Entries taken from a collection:

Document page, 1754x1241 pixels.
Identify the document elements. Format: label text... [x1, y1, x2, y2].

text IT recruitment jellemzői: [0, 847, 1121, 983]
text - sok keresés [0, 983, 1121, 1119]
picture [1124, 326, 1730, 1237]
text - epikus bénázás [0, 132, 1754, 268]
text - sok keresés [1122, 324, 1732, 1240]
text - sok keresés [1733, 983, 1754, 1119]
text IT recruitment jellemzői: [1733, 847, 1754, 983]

**Task description**
Edit the data above by changing "elements" to "items" wherever it occurs, keeping everything else the same.

**Response to this exercise**
Document page, 1754x1241 pixels.
Identify the document items. Format: label text... [x1, y1, x2, y2].

text IT recruitment jellemzői: [0, 847, 1121, 983]
text - sok keresés [0, 983, 1121, 1119]
picture [1124, 326, 1730, 1237]
text - epikus bénázás [0, 132, 1754, 268]
text - sok keresés [1122, 324, 1732, 1240]
text - sok keresés [1733, 983, 1754, 1119]
text IT recruitment jellemzői: [1733, 847, 1754, 983]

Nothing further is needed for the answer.